• **EXERCISE DIRECTIONS**: Please reproduce the full listing below verbatim, with every line unchanged.

• **SUPPLIED DATA**:
▬▬▬

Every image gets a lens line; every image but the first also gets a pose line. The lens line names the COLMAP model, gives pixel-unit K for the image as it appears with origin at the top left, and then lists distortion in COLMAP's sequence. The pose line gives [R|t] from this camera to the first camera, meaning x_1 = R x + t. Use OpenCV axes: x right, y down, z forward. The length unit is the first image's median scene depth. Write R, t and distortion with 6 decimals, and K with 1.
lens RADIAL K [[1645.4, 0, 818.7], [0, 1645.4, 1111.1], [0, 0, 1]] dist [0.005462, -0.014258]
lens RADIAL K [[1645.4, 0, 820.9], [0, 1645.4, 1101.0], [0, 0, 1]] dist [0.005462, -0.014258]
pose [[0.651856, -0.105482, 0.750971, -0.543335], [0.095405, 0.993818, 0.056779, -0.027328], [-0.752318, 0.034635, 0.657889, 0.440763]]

▬▬▬

• **ANSWER TO THIS TASK**:
Every image gets a lens line; every image but the first also gets a pose line. The lens line names the COLMAP model, gives pixel-unit K for the image as it appears with origin at the top left, and then lists distortion in COLMAP's sequence. The pose line gives [R|t] from this camera to the first camera, meaning x_1 = R x + t. Use OpenCV axes: x right, y down, z forward. The length unit is the first image's median scene depth. Write R, t and distortion with 6 decimals, and K with 1.
lens RADIAL K [[1645.4, 0, 818.7], [0, 1645.4, 1111.1], [0, 0, 1]] dist [0.005462, -0.014258]
lens RADIAL K [[1645.4, 0, 820.9], [0, 1645.4, 1101.0], [0, 0, 1]] dist [0.005462, -0.014258]
pose [[0.651856, -0.105482, 0.750971, -0.543335], [0.095405, 0.993818, 0.056779, -0.027328], [-0.752318, 0.034635, 0.657889, 0.440763]]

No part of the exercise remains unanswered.